Anouilh, dans son Antigone, suit la trame de l’intrigue héritée de Sophocle, à partir du mythe de la malédiction des Labdacides. Il reprend même une des caractéristiques de la tragédie grecque, en imaginant un « Prologue » dont le dernier paragraphe présente la situation :

Pour lire l'extrait

Elle commence au moment où les deux fils d'Œdipe, Étéocle et Polynice, qui devaient régner sur Thèbes un an chacun à tour de rôle, se sont battus et entre-tués sous les murs de la ville, Étéocle, l'aîné, au terme de la première année de pouvoir ayant refusé de céder la place à son frère. Sept grands princes étrangers que Polynice avait gagnés à sa cause ont été défaits devant les sept portes de Thèbes. Maintenant la ville est sauvée, les deux frères ennemis sont morts, et Créon, le roi a ordonné qu'à Etéocle, le bon frère, il serait fait d'imposantes funérailles, mais que Polynice, le vaurien, le révolté, le voyou, serait laissé sans pleurs et sans sépulture, la proie des corbeaux et des chacals. Quiconque osera lui rendre les devoirs funèbres sera impitoyablement puni de mort.

CONSIGNES
#1 Échangez « corbeaux » contre « vautours » dans le passage du texte sur l'Antigone d'Anouilh compris entre « Pour lire l'extrait » et « puni de mort. » inclus, puis recopiez ce passage.
#2 Reprenez le texte sur l'Antigone d'Anouilh là où il s'arrête et poursuivez-le.

DONNÉES FOURNIES
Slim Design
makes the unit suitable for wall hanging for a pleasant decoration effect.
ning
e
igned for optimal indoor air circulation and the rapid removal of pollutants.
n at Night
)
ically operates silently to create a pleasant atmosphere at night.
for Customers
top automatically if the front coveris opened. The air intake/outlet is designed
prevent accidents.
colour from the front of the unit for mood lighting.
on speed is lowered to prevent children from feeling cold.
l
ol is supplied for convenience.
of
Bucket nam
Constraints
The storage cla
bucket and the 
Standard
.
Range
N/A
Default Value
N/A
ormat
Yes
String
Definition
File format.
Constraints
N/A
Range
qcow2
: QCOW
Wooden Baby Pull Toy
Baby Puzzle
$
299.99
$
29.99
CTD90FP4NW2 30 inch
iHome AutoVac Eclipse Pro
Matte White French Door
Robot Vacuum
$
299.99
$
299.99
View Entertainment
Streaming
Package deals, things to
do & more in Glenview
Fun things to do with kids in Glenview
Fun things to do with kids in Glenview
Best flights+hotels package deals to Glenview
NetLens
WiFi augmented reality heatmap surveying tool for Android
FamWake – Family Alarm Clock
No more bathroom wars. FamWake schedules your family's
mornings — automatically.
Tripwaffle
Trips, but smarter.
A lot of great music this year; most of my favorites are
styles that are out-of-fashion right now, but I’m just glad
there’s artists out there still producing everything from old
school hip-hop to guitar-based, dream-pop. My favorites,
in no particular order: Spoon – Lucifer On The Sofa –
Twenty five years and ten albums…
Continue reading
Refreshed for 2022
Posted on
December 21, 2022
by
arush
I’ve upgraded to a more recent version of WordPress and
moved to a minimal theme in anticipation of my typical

CORRIGÉS
#1
Pour lire l'extrait

Elle commence au moment où les deux fils d'Œdipe, Étéocle et Polynice, qui devaient régner sur Thèbes un an chacun à tour de rôle, se sont battus et entre-tués sous les murs de la ville, Étéocle, l'aîné, au terme de la première année de pouvoir ayant refusé de céder la place à son frère. Sept grands princes étrangers que Polynice avait gagnés à sa cause ont été défaits devant les sept portes de Thèbes. Maintenant la ville est sauvée, les deux frères ennemis sont morts, et Créon, le roi a ordonné qu'à Etéocle, le bon frère, il serait fait d'imposantes funérailles, mais que Polynice, le vaurien, le révolté, le voyou, serait laissé sans pleurs et sans sépulture, la proie des vautours et des chacals. Quiconque osera lui rendre les devoirs funèbres sera impitoyablement puni de mort.

#2
Anouilh, Antigone, prologue

Jane Pécheur, lithographie. Frontispice d’Antigone d’Anouilh, édition de La Table Ronde, 1945

Jane Pécheur, lithographie. Frontispice d’Antigone d’Anouilh, édition de La Table Ronde, 1945

Mais le rôle de ce prologue est surtout de présenter les personnages, Anouilh guidant ainsi le jugement de son public.

Antigone, c'est la petite maigre qui est assise là-bas, et qui ne dit rien. Elle regarde droit devant elle. Elle pense. Elle pense qu'elle va être Antigone tout à l'heure, qu'elle va surgir soudain de la maigre jeune fille noiraude et renfermée que personne ne prenait au sérieux dans la famille et se dresser seule en face du monde, seule en face de Créon, son oncle, qui est le roi. Elle pense qu'elle va mourir, qu'elle est jeune et qu'elle aussi, elle aurait bien aime vivre. Mais il n'y a rien à faire. Elle s'appelle Antigone et il va falloir qu'elle joue son rôle jusqu'au bout... 

Anouilh, Antigone, prologue

Cet homme robuste, aux cheveux blancs, qui médite là, près de son page, c'est Créon. C'est le roi. Il a des rides, il est fatigué. Il joue au jeu difficile de conduire les hommes. Avant, du temps d'Œdipe, quand il n'était que le premier personnage de la cour, il aimait la musique, les belles reliures, les longues flâneries chez les petits antiquaires de Thèbes. Mais Œdipe et ses fils sont morts. Il a laissé ses livres, ses objets, il a retroussé ses manches et il a pris leur place.

Quelquefois, le soir, il est fatigué, et il se demande s'il n'est pas vain de conduire les hommes. Si cela n'est pas un office sordide qu'on doit laisser à d'autres, plus frustes... Et puis, au matin, des problèmes précis se posent, qu'il faut résoudre, et il se lève, tranquille, comme un ouvrier au seuil de sa journée.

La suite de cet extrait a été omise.